Drainage plan calls for regional solutions
The Johnson Lane Area Drainage Master Plan is out. Let’s take a look.
The Johnson Lane area has a complex drainage situation due to both its natural and built environment. Basically, water moves in concentrated flows in steeper upstream areas and then as it reaches lower elevations with less slope the water spreads out into paths that change over time. Along the way it picks up sediment that gets deposited downstream as the flow slows.
Much of the area where the water might spread out has been developed with houses and roads, greatly complicating the situation. Quite a few lots and roads are in the direct path of flood waters. There is no regional drainage system other than roadside ditches.
A natural question is, how did we get here? The simple answer is what the plan calls “wildcat subdivisions” where holdings were repeatedly divided into no more than four parcels. State law limits what local governments can demand of developers in these situations.
But I think it is fair to say that somewhere along the way anyone who cared to look at and think about the situation could see the problem that was developing: homes being built without adequate infrastructure and with no mechanism in place to pay for correcting that later or maintaining whatever infrastructure was built.
To this day residents of this area pay nothing but the general taxes everyone in the county pays. Contrast this with the situation in our towns and GIDs, where residents have long paid additional taxes to maintain and upgrade infrastructure.
The problems that now plague this area have been made painfully obvious by recent flood events. So consultants were hired to evaluate the situation and what might be done. They did a good job.
The Plan carefully outlines the complex drainage situation in this area and then proceeds into what might be done to address it. As usual in studies like this the consultants, who are experts, were asked by the public, who are not, to address alternatives that might get everyone off the hook cheaply and ideally at someone else’s expense. None of these are really feasible, for reasons the report makes clear.
The few of these measures that might reduce the flood risk are complicated by the fact that they would require cooperation among property owners and between property owners and the County. Something that I think is unlikely given the “wildcat” nature of this area, where people like to live “on their own” with a degree of isolation from the problems of others.
If my property is at low risk of flood damage am I really likely to spend thousands of dollars to participate in some sort of Plan whereby we all do our share on our properties to mitigate flooding, when the main benefit will go to the few who face high flood risk?
That leaves what the Plan calls regional solutions, basically a system of detention basins upstream from the community, and one dam. Detain water upstream for the duration of a storm event, then release it slowly. As the basins fill with sediment, remove that to appropriate locations.
That would cost about $15 million to build and would require regular ongoing maintenance of about $20,000 per year.
The Plan stops there, not really addressing how this might be paid for other than to list some FEMA grant programs that might help. Grants are nice but we’re given no information about the likelihood of receiving them.
The Plan is certainly a good start, but i’m left wondering what priority FEMA would put on this area when faced with much larger problems elsewhere. Even if FEMA helps build the infrastructure needed there is still the ongoing cost of maintenance.

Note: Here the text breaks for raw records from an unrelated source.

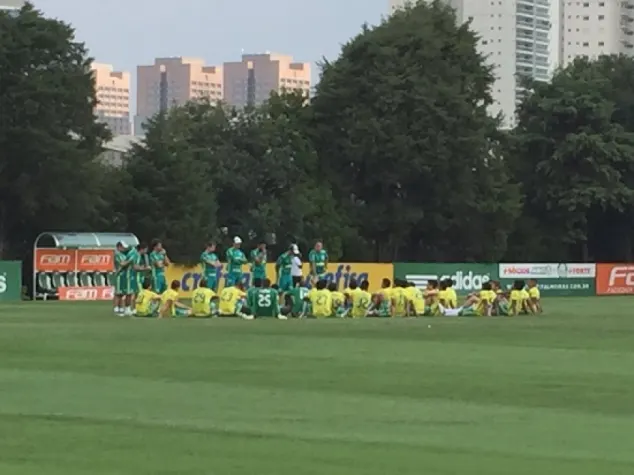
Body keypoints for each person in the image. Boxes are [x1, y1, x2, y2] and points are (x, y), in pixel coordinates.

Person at [113, 241, 131, 316]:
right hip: (119, 275)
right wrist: (130, 260)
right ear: (119, 246)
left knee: (122, 293)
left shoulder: (123, 254)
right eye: (123, 247)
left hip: (123, 275)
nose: (124, 249)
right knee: (118, 293)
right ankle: (116, 309)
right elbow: (122, 264)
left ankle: (120, 308)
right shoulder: (117, 254)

And drainage isn’t the only infrastructure problem in this area. You can add in local roads as well, which are in poor condition and declining.
I see a few messages here for Johnson Lane residents.

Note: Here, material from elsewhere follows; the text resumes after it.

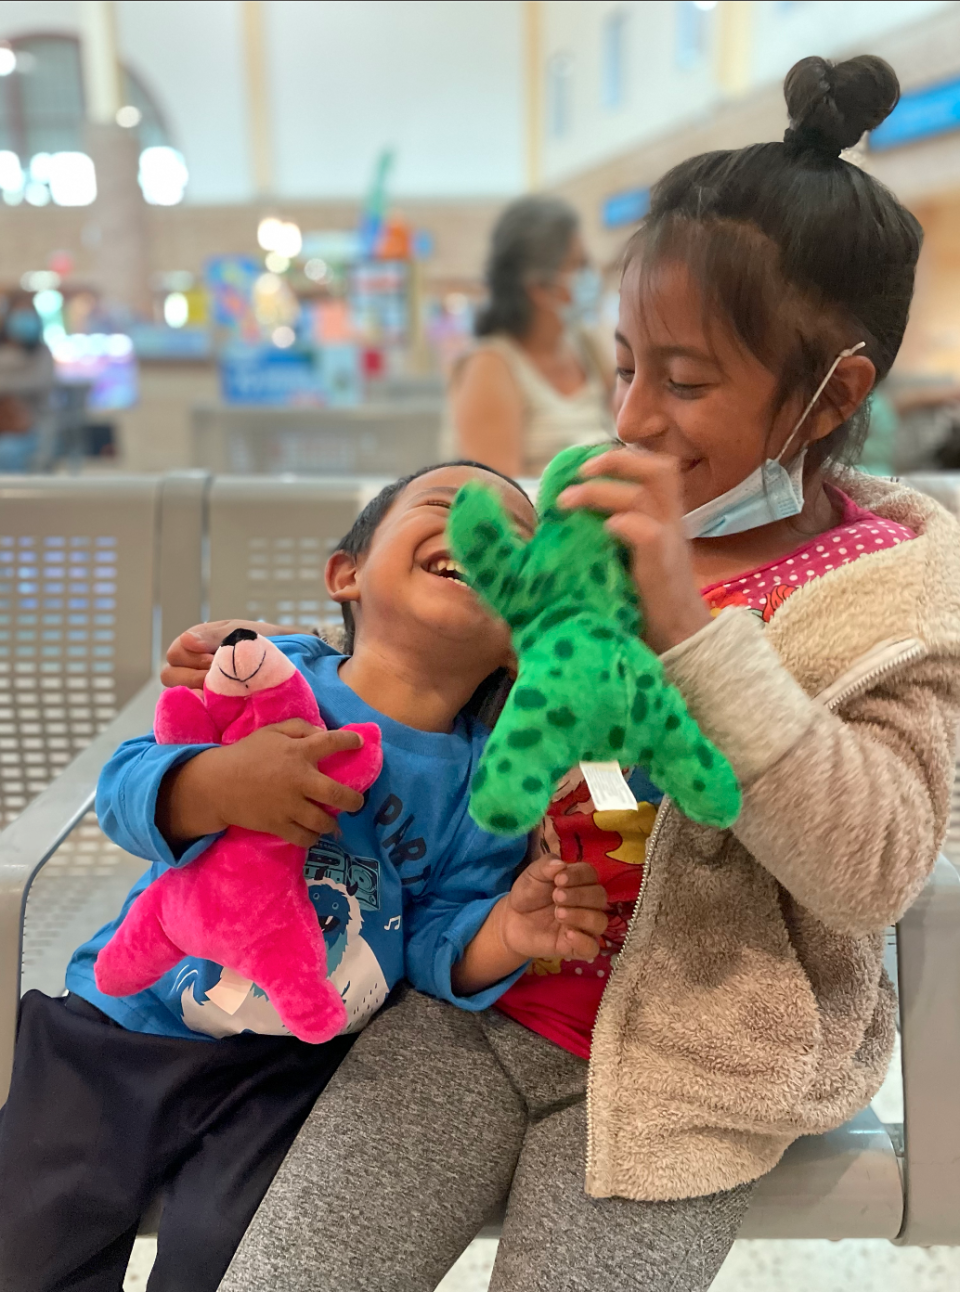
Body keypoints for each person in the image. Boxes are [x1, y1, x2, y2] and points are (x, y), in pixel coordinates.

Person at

First, you have serious infrastructure problems that likely adversely affect your property values. When we moved here in 2004 our realtor advised against moving there for those reasons. We bought in the Ranchos instead, where there are mechanisms in place to pay for infrastructure maintenance and enhancement.

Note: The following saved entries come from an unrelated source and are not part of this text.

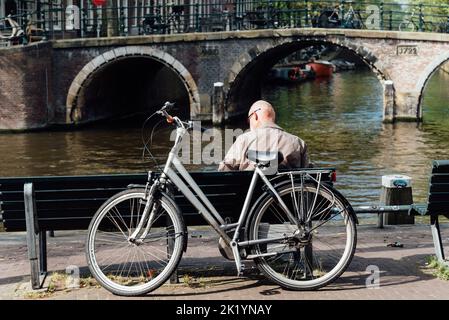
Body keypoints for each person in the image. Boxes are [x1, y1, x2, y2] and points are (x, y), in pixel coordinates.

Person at [218, 100, 309, 171]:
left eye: (248, 120)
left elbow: (225, 168)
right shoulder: (298, 142)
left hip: (250, 193)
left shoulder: (244, 140)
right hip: (286, 194)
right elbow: (309, 171)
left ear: (255, 116)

Real estate disclosure is a more serious issue now than in the past. The Drainage Master Plan is quite specific about which properties have serious flood risks and what those risks are. I think realtors and property owners now have an affirmative obligation to disclose that information to potential buyers, and face significant risk for not doing so.
And I don’t think that just applies to properties currently at most risk, because a key lesson of this Plan is that the drainage situation changes over time. Plus there is simply the risk of living in a community that is periodically subject to widespread flooding.
I think that to solve this problem, along with the road maintenance problem, Johnson Lane residents need to think carefully about their willingness to pay in the future the kinds of infrastructure taxes that those in our towns and GIDs pay now.
In those areas risks such as these are addressed in advance of development by putting necessary infrastructure in place first and new owners pay extra taxes to maintain that infrastructure going forward. I suspect the positive effect of that on property values helps to offset the cost.
Johnson Lane residents need to ask themselves if it is realistic to expect others to pay for solutions that benefit only the Johnson Lane area. You’ll have much more success getting others to help if you help yourselves first, by bring your community up to tax parity with the rest of the County and dedicating the proceeds to your infrastructure problems.
And County leadership needs to think carefully about the wisdom of asking those who already pay to pay more to solve the problems of those who don’t.
Terry Burnes is a Gardnerville Ranchos resident and former Bay area planner.